Ainsi, plus Ralph voit son pou­voir s’effriter tan­dis que Jack ren­force en pro­por­tion le sien, plus la régres­sion vers la bar­ba­rie s’achève, consa­crant in fine le règne de la tyrannie.

Ce que le Rous­seau du Dis­cours sur l’origine et les fon­de­ments de l’inégalité parmi les hommes appelle « un juste milieu entre l’indolence de l’état pri­mi­tif et la pétu­lante acti­vité de notre amour-propre » et  qu’il défi­nit comme « l’époque la plus heu­reuse et la plus durable » — une« véri­table jeu­nesse du monde »  qu’il attri­bue à l’insularité : « De grandes inon­da­tions ou des trem­ble­ments de terre envi­ron­nèrent d’eau ou de pré­ci­pices des can­tons habi­tés ; des révo­lu­tions du globe déta­chèrent et cou­pèrent en îles des por­tions du conti­nent.
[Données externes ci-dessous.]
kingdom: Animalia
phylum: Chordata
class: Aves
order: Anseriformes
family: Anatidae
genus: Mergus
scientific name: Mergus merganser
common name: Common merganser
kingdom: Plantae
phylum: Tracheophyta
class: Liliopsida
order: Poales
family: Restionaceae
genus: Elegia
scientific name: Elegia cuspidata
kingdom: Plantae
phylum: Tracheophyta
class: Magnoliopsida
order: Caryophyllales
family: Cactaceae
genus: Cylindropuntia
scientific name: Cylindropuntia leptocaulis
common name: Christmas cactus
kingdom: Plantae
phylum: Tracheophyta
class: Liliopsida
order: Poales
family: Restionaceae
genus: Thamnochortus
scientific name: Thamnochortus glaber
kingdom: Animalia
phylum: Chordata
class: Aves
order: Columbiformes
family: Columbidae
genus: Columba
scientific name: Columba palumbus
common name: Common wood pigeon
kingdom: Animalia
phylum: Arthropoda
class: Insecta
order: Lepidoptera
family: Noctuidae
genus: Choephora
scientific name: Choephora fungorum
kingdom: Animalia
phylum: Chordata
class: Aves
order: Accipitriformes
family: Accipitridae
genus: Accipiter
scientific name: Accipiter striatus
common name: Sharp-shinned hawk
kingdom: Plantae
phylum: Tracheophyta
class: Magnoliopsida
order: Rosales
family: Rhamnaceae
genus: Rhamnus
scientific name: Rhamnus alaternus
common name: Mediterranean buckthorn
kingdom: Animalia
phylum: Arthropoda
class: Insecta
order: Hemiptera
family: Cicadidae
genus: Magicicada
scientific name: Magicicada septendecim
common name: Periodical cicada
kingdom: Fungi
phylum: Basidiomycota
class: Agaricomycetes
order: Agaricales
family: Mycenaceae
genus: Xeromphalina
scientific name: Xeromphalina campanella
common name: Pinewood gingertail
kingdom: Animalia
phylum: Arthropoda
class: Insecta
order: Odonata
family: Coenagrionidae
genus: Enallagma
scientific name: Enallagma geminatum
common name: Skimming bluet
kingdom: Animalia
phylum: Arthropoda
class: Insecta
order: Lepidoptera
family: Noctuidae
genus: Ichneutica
On conçoit qu’entre des hommes ainsi rap­pro­chés et for­cés de vivre ensemble, il dut se for­mer un idiome com­mun plu­tôt qu’entre ceux qui erraient libre­ment dans les forêts de la terre ferme. ») reçoit un bru­tal coup d’arrêt.
Car ces col­lé­giens à la beauté angé­lique issus de la meilleure société anglaise versent dans une forme de sau­va­ge­rie pri­mi­tive qui congé­die avec force l’humanisme rous­seauiste si pré­gnant dans la deuxième moi­tié du XXe siècle – « l’homme est bon, c’est la société qui le per­ver­tit » – et nous font objec­ti­ver com­bien il est aisé de som­brer dans une bar­ba­rie allant jusqu’aux meurtres.  Face à l’âge sans pitié de ces enfants et der­rière les façades de l’éducation civi­li­sée demeurent, indé­ra­ci­nables, les pas­sions pri­mi­tives mons­trueuses (héri­tées davan­tage de Sade que de Rous­seau) de l’Homme hanté par ses peurs les plus ances­trales. Un homme, n’en déplaise aux Lumières, qui ne naît pas bon.